Une porte vers l’ouest
L’aide au développement et la mise à disposition de ressources par les provinces chinoises de l’est du pays, plus prospère, réparties et adaptées aux régions, vont dans le même sens. Cette aide se traduit par des centres de formation professionnelle modernes dans chaque district du Xinjiang. Les étudiants reçoivent, en plus de la formation gratuite, 200 yuans par mois pour soutenir leurs parents. L’implantation, soutenue par l’État, de filiales modernes dans les secteurs agricole et industriel, qui doivent embaucher presque exclusivement des Ouïghours aux normes salariales minimales en vigueur dans tout le pays, devrait contribuer à résoudre le problème de l’emploi.
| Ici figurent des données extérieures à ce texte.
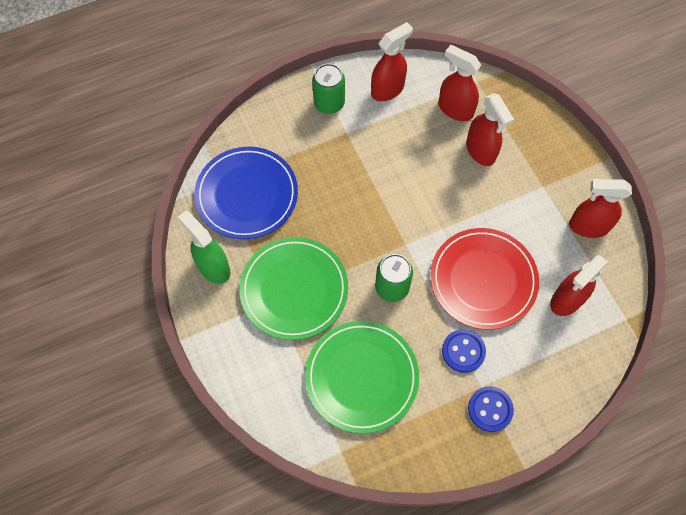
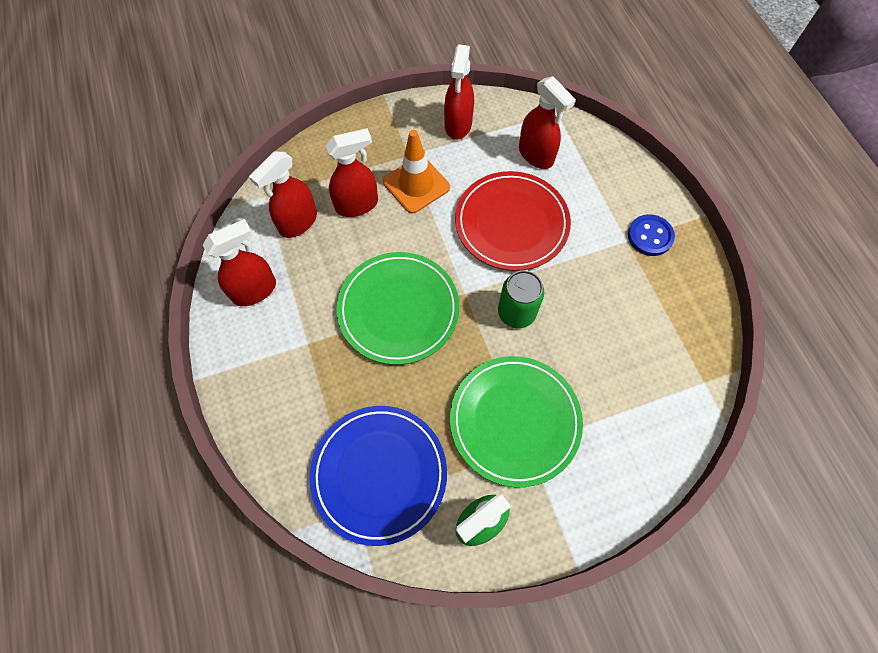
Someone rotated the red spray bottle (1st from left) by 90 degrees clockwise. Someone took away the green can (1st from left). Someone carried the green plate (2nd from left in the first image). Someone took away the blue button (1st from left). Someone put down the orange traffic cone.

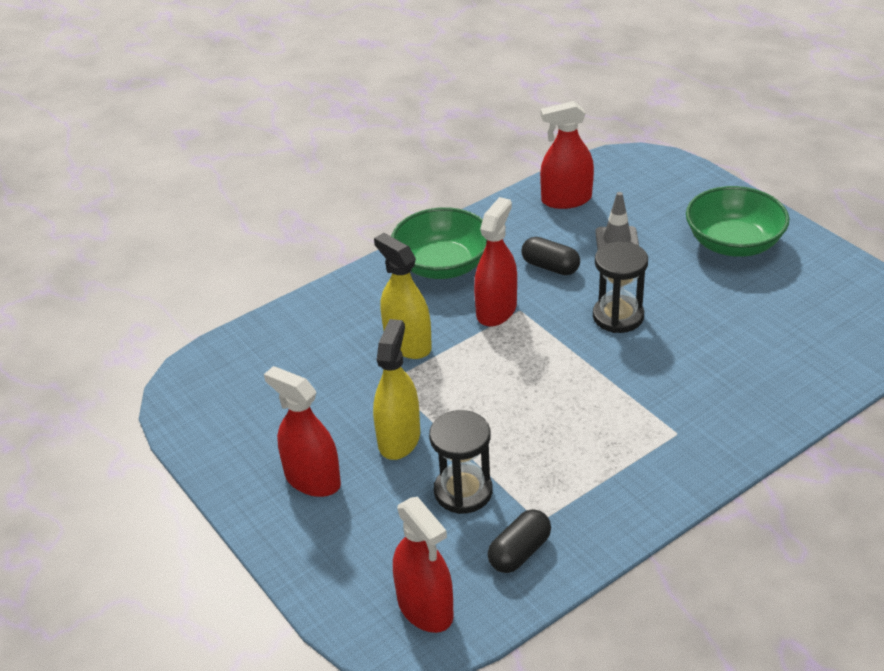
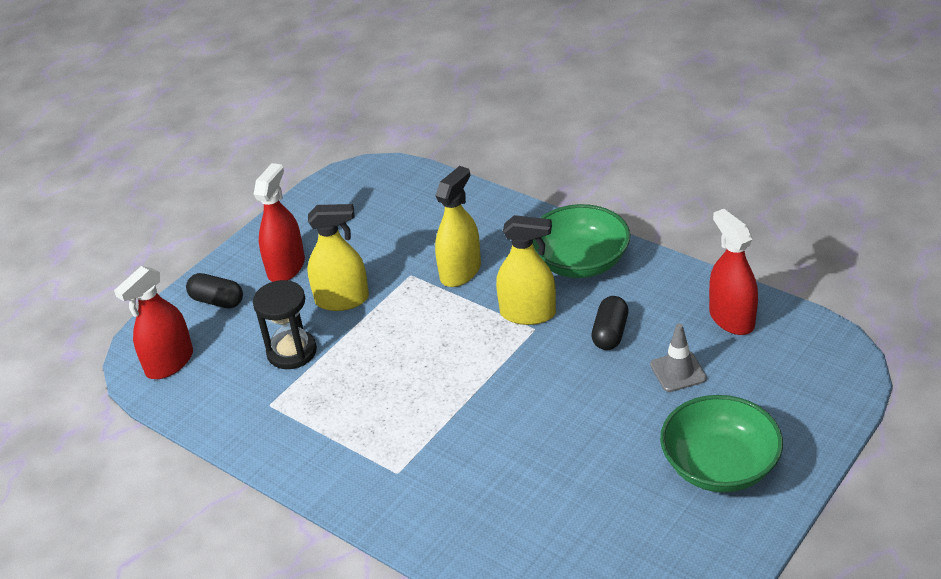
Someone repainted the red spray bottle (3rd from left), which became the yellow spray bottle (3rd from left). Someone took away the black hourglass (2nd from left). Someone carried the black capsule (1st from left).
Le groupe de visiteurs n’a pas constaté de discrimination générale à l’encontre de la langue et de la culture ouïghoures, bien qu’au Xinjiang, comme dans toutes les régions de minorités ethniques ayant leur propre langue et écriture, le chinois standard soit la langue d’enseignement principale dans les écoles à partir du niveau secondaire. Au cours de la scolarité obligatoire, la langue locale est proposée comme matière d’enseignement.
De même que le Xinjiang représente depuis des millénaires pour la Chine la « porte vers l’Occident« , il restera à l’avenir pour l’Asie centrale et, dans son prolongement, pour l’Europe, l’un des principaux corridors de rencontres et d’échanges. Si la situation des droits de l’homme continue à se normaliser de manière démontrable, l’UE devrait entamer le dialogue et reconsidérer les sanctions imposées à la Chine à cause du Xinjiang.
Thomas Heberer est professeur senior de politique et de société chinoise à l’université de Duisburg-Essen. Helwig Schmidt-Glintzer est professeur de sinologie et directeur du China Centrum de Tübingen.